# How to complete this task:
Please reproduce all of the lines below, word for word and in full.

───── Record excerpts ─────

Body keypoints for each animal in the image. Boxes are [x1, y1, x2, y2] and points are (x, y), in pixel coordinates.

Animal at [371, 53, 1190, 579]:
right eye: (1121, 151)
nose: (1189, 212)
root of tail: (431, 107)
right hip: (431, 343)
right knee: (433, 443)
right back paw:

─────

# Output:
Body keypoints for each animal in the image. Boxes are [x1, y1, x2, y2] and points are (x, y), in pixel coordinates.

Animal at [371, 53, 1190, 579]:
right eye: (1121, 151)
nose: (1189, 212)
root of tail: (431, 107)
right hip: (431, 343)
right knee: (433, 443)
right back paw:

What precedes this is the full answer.